Le sublime Nu au transept
Je vous ai précédemment présenté le croustillant et audacieux Suzanne et les croûtons de Claude Louis-Combet. D'un ton totalement différent vient de paraître du même auteur Le nu au transept, un texte délicieux et sensuel qu'on ne veut plus lâcher tellement tout y est beau et mystérieux ( et Dieu seul sait combien le mystère fait défaut aujourd’hui , cette époque de transparence et d’analyse forcenées).
Au soir de sa vie, alors qu’ils admirent ensemble La Baigneuse à la source de Courbet, le vieux prêtre Joseph raconte à son ami comment l’image de la nudité a troublé son âme lorsqu’il se préparait à formuler ses vœux.
Jeune séminariste alsacien tout habité de son Dieu, il pénètre un soir dans la cathédrale de Bourges pour s’y recueillir et se perd dans la contemplation bienheureuse de l’architecture gothique comme il aime le faire souvent. A sa sortie il entrevoit une femme entièrement nue qui se faufile dans les ruelles désertes. Cette nudité va le hanter, il va l’apercevoir à nouveau dans la cathédrale, évanescente, ici et là, il la fuit et la recherche, s’interroge sur ce que ces apparitions féminines suscitent en lui. Imaginaire ou réalité ? Que doit l’âme à la chair ? Mère originelle ou putain débauchée ? Le futur prêtre chemine vers la Femme sans jamais la rencontrer.
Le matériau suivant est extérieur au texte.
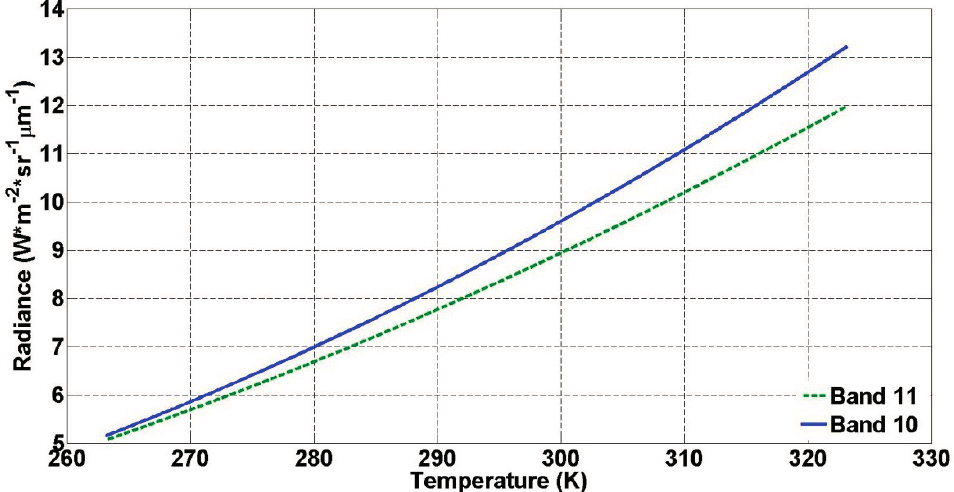
Figure 2. Relationship between temperature and radiance for Thermal Infrared Sensor (TIRS) band 10 and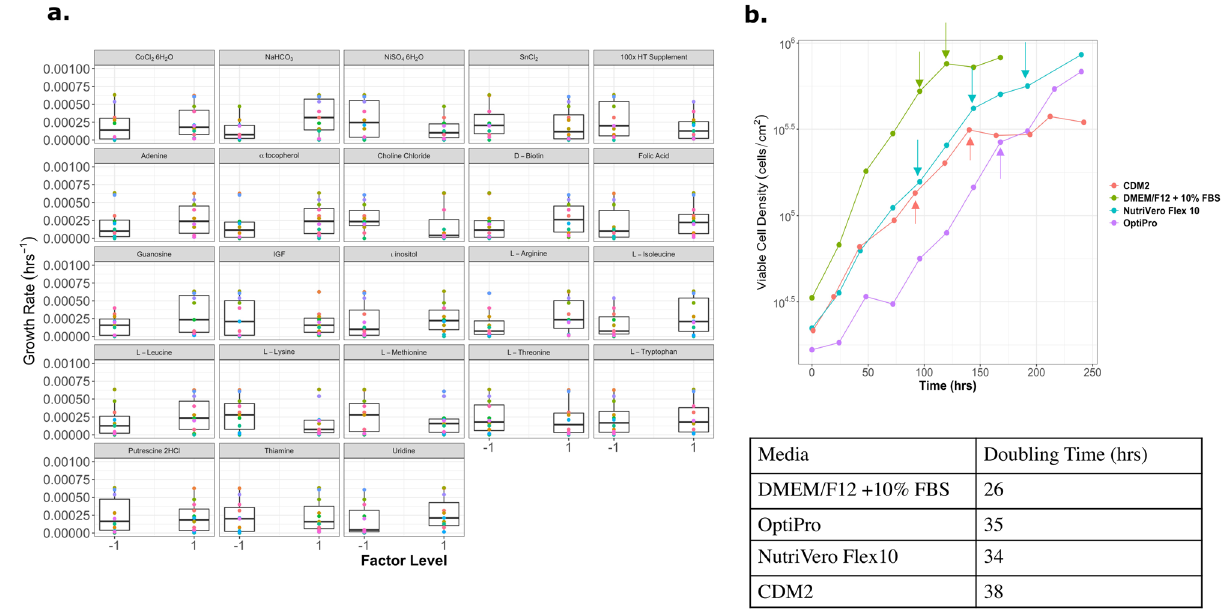
Figure 1. ( a ) Box plots that show the effect of each media component for a Plackett–Burman experiment with 23 factors in 24 runs. This experiment used a basal media with low calcium and magnesium to encourage suspension growth. The growth rate was use as the dependent variable to compare the influence of each media component. ( b ) The adherent chemically defined media (CDM) formulation was compared to commercial media. The arrows indicate when media was exchanged. CDM2, CDM3, and CDM4 were formulated based on the results from Plackett–Burman experiments 4, 6 and 7,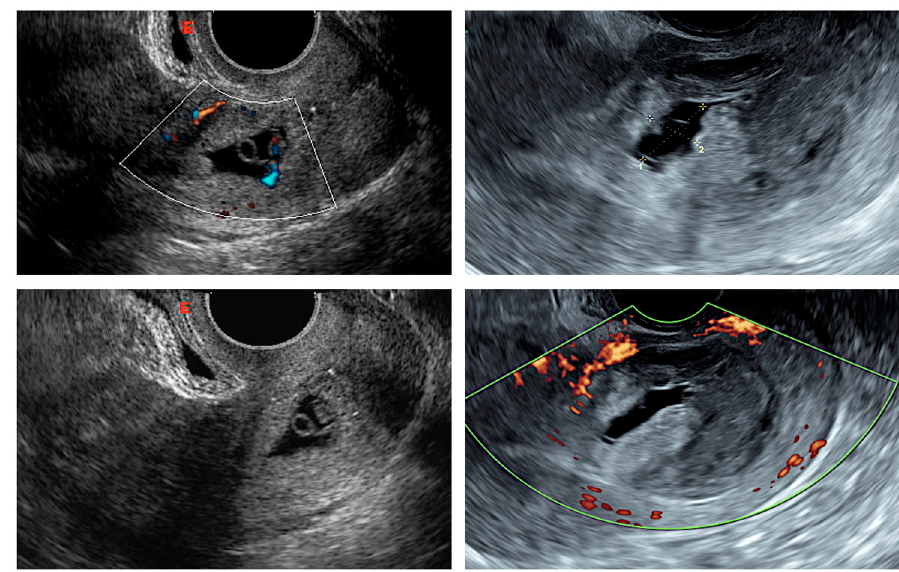
Figure 1. Transvaginal sonographic views of cesarean scar pregnancy.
Ce voyage intérieur le bouscule, le fait douter alors qu’il ne cesse de vouloir affirmer sa vocation de prêtrise.
Ce récit est un petit bijou où tout n'est qu'ordre fiévreux et
affolement voluptueux : la langue épurée, la sensualité minérale du lieu, l'atmosphère
mystique et charnelle, la pudeur dans l’élan
qui n’élude pourtant rien du désir, la
foi ébranlée qui pourtant s’exalte, les étonnantes
et fantastiques images en noir et blanc d’Yves
Verbièse qui illustrent les visions et le trouble de Joseph, tout y est
sublime.
Et même si le mot est tant appauvri par l’usage, j’ose affirmer que ce texte est absolument érotique.
Anne Bert
Claude Louis-Combet, Le nu au transept, Photos d'Yves Verbièse, L'Atelier Contemporain, novembre 2014, 92 pages, 15 euros.